(Data shown)
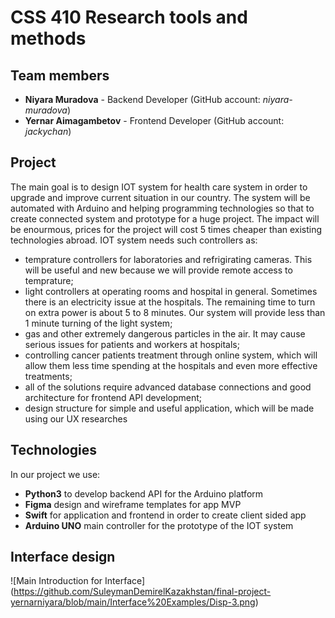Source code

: # CSS 410 Research tools and methods
## Team members
+ **Niyara Muradova** - Backend Developer (GitHub account: *niyara-muradova*)
+ **Yernar Aimagambetov** - Frontend Developer (GitHub account: *jackychan*)

## Project
The main goal is to design IOT system for health care system in order to upgrade and improve current situation in our country. The system will be automated with Arduino and helping programming technologies so that to create connected system and prototype for a huge project.
The impact will be enourmous, prices for the project will cost 5 times cheaper than existing technologies abroad.
IOT system needs such controllers as:
 - temprature controllers for laboratories and refrigirating cameras. This will be useful and new because we will provide remote access to temprature;
 - light controllers at operating rooms and hospital in general. Sometimes there is an electricity issue at the hospitals. The remaining time to turn on extra power is about 5 to 8 minutes. Our system will provide less than 1 minute turning of the light system;
 - gas and other extremely dangerous particles in the air. It may cause serious issues for patients and workers at hospitals;
 - controlling cancer patients treatment through online system, which will allow them less time spending at the hospitals and even more effective treatments;
 - all of the solutions require advanced database connections and good architecture for frontend API development;
 - design structure for simple and useful application, which will be made using our UX researches


## Technologies
In our project we use:
 - **Python3** to develop backend  API for the Arduino platform
 -  **Figma** design and wireframe templates for app MVP
 -  **Swift**  for application and frontend in order to create client sided app 
 -  **Arduino UNO**  main controller for the prototype of the IOT system
 
 
## Interface design
![Main Introduction for Interface]
(https://github.com/SuleymanDemirelKazakhstan/final-project-yernarniyara/blob/main/Interface%20Examples/Disp-3.png)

(Exercise) All lines in the records with the string "patients" should be copied out.

(Written answer)
 - gas and other extremely dangerous particles in the air. It may cause serious issues for patients and workers at hospitals;
 - controlling cancer patients treatment through online system, which will allow them less time spending at the hospitals and even more effective treatments;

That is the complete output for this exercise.